[Catatan Canny Watae]
Pertemuan antara calon petahana Gubernur DKI Jakarta Basuki Tjahaja Purnama dengan Ketua Umum PDI Perjuangan Megawati Soekarnoputri, tak berakhir indah buat Ahok.
Ahok nih bertemu Megawati. Hasilnya tak berakhir indah. Ahok melaporkan akan maju lewat parpol dan meminta PDI Perjuangan ikut mendukung. Namun Megawati mengatakan di dalam partainya ada mekanisme partai yakni dengan cara mendaftar.
“Nggak ada istilah minta daftar cagub. Kita makanya (akan tanya) tiga partai bagaimana. Marah dong (kalau harus daftar cagub ke PDIP). Orang dia sudah cukup,” Itu kata Ahok. (Link Berita)
Lucu, kan? Orang dia yang datang minta dukungan, dia pula yang kasih syarat. Yang dimintain dukungan secara sopan ngasih petunjuk, eh, si Ahok malah ngadu domba dengan tiga partai "pendukungnya". Lha kalau dia merasa sudah cukup dengan 3 partai itu, mengapa pula masih minta dukungan partai lain lagi?
Kata Ahok: “Udahlah. Orang sekarang partainya lengkap kok. Berarti kita kan lebih baik". Nah, lho... kalimat hiburan untuk diri sendiri kok diumbar, Hok?
Meski begitu, Ahok ini masih tetap meminta perwakilan tiga partai pengusungnya itu untuk melakukan komunikasi dengan PDIP.
Sudah itu, dia menghibur diri lagi dengan gaya, lagi-lagi, adu domba. Dombanya? Jokowi. “Tapi ada bener juga kata Pak Jokowi, kerja kerja kerja saja. Nggak usah terlalu dipikirin".
Aha ha ha ha...
Sebelum ketemu langsung Megawati ini, beberapa hari lalu, jurus rayuan dikeluarkan: survey SMRC. Rayuannya tampak jelas. Dalam kajian survey itu ditekankan bahwa konstituen PDIP masih menginginkan Ahok maju dalam pilgub. Ini mah jenis rayuan "intimidatif". Rayuan "maksa" namanya ini. Megawati diintimidasi seperti ini levelnya sama aja seperti diintimidasi karyawan pompa bensinnya. Wkwkwkwwk....
Untuk Ahok dan para pendukungnya, saya bantu ingetin "track record" Megawati, yang membentuk "keras hati"nya:
Semasa kanak-kanak, ia hidup dalam istana, menyaksikan bapaknya mengendalikan tentara menumpas separatis RMS, DI/TII, PRRI/Permesta.
Masih dalam suasana masa mudanya, ia menyaksikan bagaimana bapaknya mengobarkan Trikora dan Dwikora
Dia menyaksikan bagaimana bapaknya dilucuti kekuasaannya, dijadikan tahanan rumah, dan sakit keras hingga meninggal dalam tahanan itu
Dia kehilangan suami (pertama) dalam status sang suami "missing in action". Hilang dalam tugas.

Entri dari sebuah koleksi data

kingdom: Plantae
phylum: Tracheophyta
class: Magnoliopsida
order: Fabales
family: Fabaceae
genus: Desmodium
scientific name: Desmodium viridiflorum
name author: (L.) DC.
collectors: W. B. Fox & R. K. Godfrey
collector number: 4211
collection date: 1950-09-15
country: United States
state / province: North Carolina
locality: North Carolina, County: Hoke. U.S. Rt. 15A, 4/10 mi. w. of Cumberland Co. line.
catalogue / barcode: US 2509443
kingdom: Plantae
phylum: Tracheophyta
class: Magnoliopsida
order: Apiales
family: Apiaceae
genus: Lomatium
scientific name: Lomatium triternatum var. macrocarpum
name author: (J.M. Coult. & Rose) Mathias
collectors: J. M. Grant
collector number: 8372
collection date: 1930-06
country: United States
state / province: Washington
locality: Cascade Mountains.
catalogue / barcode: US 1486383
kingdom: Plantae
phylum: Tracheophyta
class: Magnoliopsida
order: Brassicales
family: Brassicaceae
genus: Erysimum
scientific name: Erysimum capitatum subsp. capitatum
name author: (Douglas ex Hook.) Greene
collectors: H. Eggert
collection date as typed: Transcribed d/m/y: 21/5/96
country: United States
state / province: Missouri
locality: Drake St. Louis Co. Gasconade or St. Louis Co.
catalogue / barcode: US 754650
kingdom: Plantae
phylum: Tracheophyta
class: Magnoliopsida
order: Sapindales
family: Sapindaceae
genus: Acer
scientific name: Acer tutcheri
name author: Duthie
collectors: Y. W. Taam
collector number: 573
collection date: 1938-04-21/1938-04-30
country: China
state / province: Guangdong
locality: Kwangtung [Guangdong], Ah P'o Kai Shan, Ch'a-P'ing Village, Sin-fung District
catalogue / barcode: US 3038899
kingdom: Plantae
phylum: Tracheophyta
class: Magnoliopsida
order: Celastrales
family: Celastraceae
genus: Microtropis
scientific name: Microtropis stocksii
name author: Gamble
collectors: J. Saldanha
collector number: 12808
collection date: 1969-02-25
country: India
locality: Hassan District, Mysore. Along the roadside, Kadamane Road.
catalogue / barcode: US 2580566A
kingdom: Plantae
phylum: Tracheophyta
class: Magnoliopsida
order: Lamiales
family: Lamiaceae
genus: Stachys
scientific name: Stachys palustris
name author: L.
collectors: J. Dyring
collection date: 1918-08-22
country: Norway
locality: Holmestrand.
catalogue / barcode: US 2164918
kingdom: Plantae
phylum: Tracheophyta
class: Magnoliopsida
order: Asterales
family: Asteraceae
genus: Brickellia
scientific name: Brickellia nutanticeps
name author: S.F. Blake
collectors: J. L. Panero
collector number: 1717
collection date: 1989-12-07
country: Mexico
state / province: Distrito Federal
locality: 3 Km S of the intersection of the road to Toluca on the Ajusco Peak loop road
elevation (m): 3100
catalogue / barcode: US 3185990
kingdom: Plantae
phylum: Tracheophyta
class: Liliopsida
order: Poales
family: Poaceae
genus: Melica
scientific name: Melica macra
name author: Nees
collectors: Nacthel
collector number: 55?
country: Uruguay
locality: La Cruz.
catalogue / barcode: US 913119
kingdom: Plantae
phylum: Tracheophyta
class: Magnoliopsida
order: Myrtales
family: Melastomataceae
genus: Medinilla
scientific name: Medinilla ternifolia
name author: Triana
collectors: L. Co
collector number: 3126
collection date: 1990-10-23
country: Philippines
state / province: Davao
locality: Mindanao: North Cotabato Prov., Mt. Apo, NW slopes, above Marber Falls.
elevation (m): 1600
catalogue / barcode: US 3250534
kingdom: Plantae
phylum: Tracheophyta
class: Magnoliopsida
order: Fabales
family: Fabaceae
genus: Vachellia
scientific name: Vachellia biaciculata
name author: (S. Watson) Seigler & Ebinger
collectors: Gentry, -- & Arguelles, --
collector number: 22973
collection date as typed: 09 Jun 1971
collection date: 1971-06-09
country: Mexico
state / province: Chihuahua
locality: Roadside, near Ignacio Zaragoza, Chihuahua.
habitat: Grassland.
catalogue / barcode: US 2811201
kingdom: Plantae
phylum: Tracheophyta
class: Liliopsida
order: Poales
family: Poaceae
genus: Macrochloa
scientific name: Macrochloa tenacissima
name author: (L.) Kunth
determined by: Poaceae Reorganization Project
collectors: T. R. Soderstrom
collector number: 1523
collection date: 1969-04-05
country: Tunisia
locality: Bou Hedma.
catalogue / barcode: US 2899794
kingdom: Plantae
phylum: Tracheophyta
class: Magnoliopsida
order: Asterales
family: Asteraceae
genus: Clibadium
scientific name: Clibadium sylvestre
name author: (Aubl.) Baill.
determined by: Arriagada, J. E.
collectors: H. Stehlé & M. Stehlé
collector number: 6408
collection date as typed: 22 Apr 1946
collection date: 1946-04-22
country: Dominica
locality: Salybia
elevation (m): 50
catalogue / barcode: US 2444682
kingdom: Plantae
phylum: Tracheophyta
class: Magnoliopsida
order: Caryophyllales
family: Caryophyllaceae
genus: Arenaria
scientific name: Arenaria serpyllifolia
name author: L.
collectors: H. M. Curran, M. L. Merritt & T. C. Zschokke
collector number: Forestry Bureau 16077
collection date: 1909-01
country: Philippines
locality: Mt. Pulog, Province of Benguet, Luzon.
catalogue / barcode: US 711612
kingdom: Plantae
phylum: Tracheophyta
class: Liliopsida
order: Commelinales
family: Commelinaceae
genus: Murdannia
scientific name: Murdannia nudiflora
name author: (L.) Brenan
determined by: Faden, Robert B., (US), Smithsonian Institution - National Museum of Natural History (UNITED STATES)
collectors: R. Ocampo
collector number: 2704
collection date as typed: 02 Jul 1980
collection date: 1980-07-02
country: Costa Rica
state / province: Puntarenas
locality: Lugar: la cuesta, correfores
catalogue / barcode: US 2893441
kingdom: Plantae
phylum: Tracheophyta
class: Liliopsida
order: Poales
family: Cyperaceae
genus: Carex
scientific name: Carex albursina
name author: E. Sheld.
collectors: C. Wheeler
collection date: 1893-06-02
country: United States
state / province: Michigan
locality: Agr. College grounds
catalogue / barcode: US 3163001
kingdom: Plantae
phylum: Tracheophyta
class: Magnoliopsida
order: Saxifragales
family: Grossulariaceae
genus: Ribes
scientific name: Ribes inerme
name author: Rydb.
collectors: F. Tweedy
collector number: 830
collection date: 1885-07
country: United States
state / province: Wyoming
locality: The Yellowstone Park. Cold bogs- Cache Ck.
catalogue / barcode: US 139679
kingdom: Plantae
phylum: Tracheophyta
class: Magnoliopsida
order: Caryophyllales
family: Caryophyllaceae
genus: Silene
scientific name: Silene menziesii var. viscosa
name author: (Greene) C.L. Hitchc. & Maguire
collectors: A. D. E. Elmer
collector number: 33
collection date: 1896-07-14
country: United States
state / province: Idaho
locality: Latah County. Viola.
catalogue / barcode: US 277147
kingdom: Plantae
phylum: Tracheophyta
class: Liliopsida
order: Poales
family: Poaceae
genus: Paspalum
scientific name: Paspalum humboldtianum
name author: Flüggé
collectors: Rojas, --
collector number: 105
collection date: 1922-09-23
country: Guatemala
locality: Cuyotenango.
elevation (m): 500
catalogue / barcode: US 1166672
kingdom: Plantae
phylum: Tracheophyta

* **Tugas dan Latihan**:
1: Sebutkan semua gerakan separatis yang menurut tulisan tentang Ahok dan Megawati ditumpas oleh tentara yang dikendalikan ayah Megawati.
2: Ketik ulang bagian tulisan tentang Ahok dan Megawati yang diawali dengan kata-kata yang memuat "Lucu, kan? Orang" dan diakhiri dengan "partai lain lagi?".
3: Jawablah pertanyaan berikut berdasarkan tulisan tentang Ahok dan Megawati.
(a) Menurut Megawati, dengan cara apa mekanisme di dalam partainya dijalankan?
(b) Survei siapa yang disebut dikeluarkan beberapa hari sebelum Ahok bertemu langsung dengan Megawati?
(c) Dalam status apa suami pertama Megawati hilang?
Baris-baris data tersebut tidak berkaitan dengan tulisan tentang Ahok dan Megawati.

* **Jawaban Setiap Tugas**:
1: RMS, DI/TII, PRRI/Permesta

2:
Lucu, kan? Orang dia yang datang minta dukungan, dia pula yang kasih syarat. Yang dimintain dukungan secara sopan ngasih petunjuk, eh, si Ahok malah ngadu domba dengan tiga partai "pendukungnya". Lha kalau dia merasa sudah cukup dengan 3 partai itu, mengapa pula masih minta dukungan partai lain lagi?

3:
(a) Dengan cara mendaftar.
(b) Survei SMRC.
(c) Dalam status "missing in action", yaitu hilang dalam tugas.